Les traits de caractère de celui-ci, sa
culture universelle, sa bonté, sa douce affabilité, son esprit d'équilibre, de sagesse et de raison, son attitude
aristocratique, sont dus à l'influence de cette femme exquise.
La seconde période est celle du premier mariage de Rubens.
En 1609 il épouse Isabelle Brant, fille de bourgeois
cossus, personnalité douce, épouse et mère dévouée, au charmant sourire, au regard clair légèrement malicieux.
Elle
se tient à l'ombre, mais, en sa calme félicité, heureuse et fière des succès de son époux.
Car dès le moment où
Rubens s'établit définitivement à Anvers, commence pour lui le triomphe.
Déjà en 1609 il est nommé peintre de la
cour des archiducs.
Et immédiatement affluent les commandes importantes.
Ne nous y trompons point : Rubens fut à proprement parler un conservateur.
Il n'a pas rompu avec la tradition et
son œuvre se rattache intimement à celle de ses prédécesseurs romanisants.

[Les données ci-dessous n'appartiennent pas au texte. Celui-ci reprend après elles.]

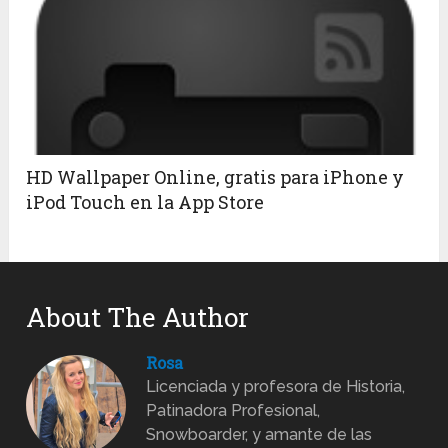
HD Wallpaper Online, gratis para iPhone y
iPod Touch en la App Store
About The Author
Rosa
Licenciada y profesora de Historia,
Patinadora Profesional,
Snowboarder, y amante de las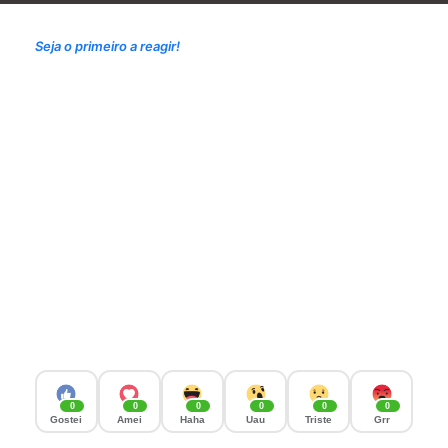
Seja o primeiro a reagir!
0
0
0
0
0
0
Gostei
Amei
Haha
Uau
Triste
Grr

Mais de leur héritage et des exemples
des grands Italiens, il put faire, en les accordant avec son génie coloriste, un art qui fut l'expression, non seulement
de son propre tempérament, mais aussi de l'âme de son peuple.
Il put ainsi réaliser cette chose prodigieuse qui
influença tout l'art moderne : créer l'unité entre l'esprit du Nord et celui du Sud.
Il le fit avec toute l'aisance de son
génie.
Dès 1608 et jusqu'en 1614 environ, il se libère des influences italiennes.
Son coloris évolue des tons profonds et
sombres vers des clartés aérées.
Son dessin gagne en allure et en distinction.
L'ordonnance classique des Italiens,
leur symétrie stable, Rubens les remplace par la composition en diagonale ? autour de laquelle il fera basculer,.